My question is in which way this is considered as a regression problem? We do not have historical time-series sales data to predict the future ones. What we actually have is the annual sales of some products (the target variable) based on the other 11 attributes describing the product (for example the fat content, weight, visibility…) and the outlet (Outlet type, size, location…). In which sense are we solving a regression based prediction problem here?

# Difference between regression and time series

Hi @joudi, I think you are mixing up regression and time series.

If you have continuous target variable, then it is a regression problem. For instance, in bigmart sales we have the sales to predict, which is continuous. Hence this becomes a regression problem.

About time series, when the datapoints are time dependent, then it becomes a time series problem. A time series problem can be regression or classification.

Let me please ask another question. The normal case is that we use independent variables (in our case Outlet Id, size, location, item visibility… ) to predict the dependent variables (item outlet sales). But aren’t the those “independent” variables dependent on each other? For example, When we have OUT010 the size, type and location type will always be the same for the outlet with this Id. This decreases the number of independent variables related to the outlet from 4 to only 1 (because if we know the Id we know the rest). And given that item weight, fat content type and visibility are not so much significant to the sales. that leaves us with only Item MRP and Outlet Id as the actual independent variables. How can we interpret this?

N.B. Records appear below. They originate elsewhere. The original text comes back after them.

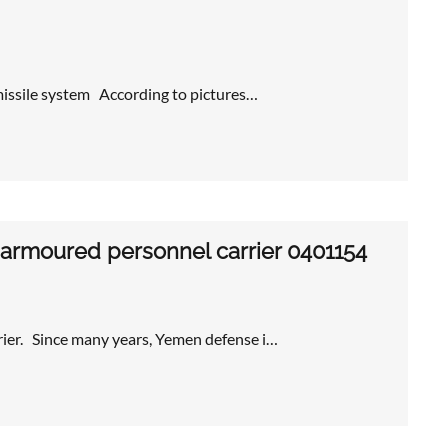
 missile system According to pictures…
 armoured personnel carrier 0401154
ier. Since many years, Yemen defense i…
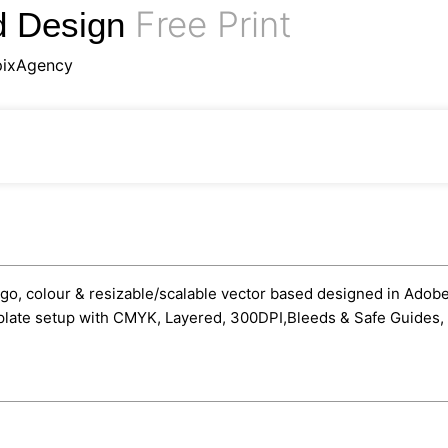
Free Print
d Design
pixAgency
go, colour & resizable/scalable vector based designed in Adobe Il
mplate setup with CMYK, Layered, 300DPI,Bleeds & Safe Guides, 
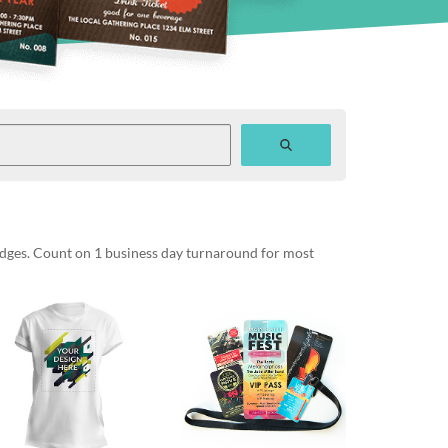
badges. Count on 1 business day turnaround for most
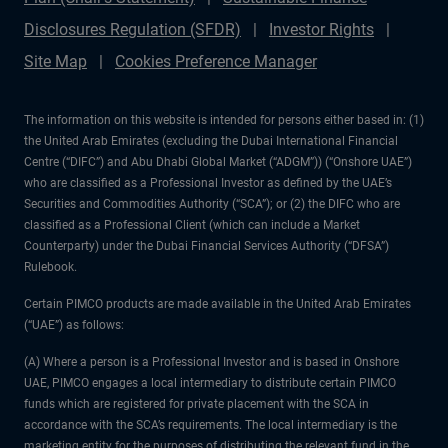
Disclosures Regulation (SFDR)
Investor Rights
Site Map
Cookies Preference Manager
The information on this website is intended for persons either based in: (1)
the United Arab Emirates (excluding the Dubai International Financial
Centre (“DIFC”) and Abu Dhabi Global Market (“ADGM”)) (“Onshore UAE”)
who are classified as a Professional Investor as defined by the UAE’s
Securities and Commodities Authority (“SCA”); or (2) the DIFC who are
classified as a Professional Client (which can include a Market
Counterparty) under the Dubai Financial Services Authority (“DFSA”)
Rulebook.
Certain PIMCO products are made available in the United Arab Emirates
(“UAE”) as follows:
(A) Where a person is a Professional Investor and is based in Onshore
UAE, PIMCO engages a local intermediary to distribute certain PIMCO
funds which are registered for private placement with the SCA in
accordance with the SCA’s requirements. The local intermediary is the
marketing entity for the purposes of distributing the relevant fund in the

Hi, let me take up the questions one by one

They can be depended on each other, they might have high correlation value. You need to determine this during the data exploration step. you need to deal with it accordingly, you cant drop all the variables as such.

But if you just drop these variables, you are missing out on a lot of information. The model should capture signals like higher weight with certain fat content has a higher price and so on. The model needs that information.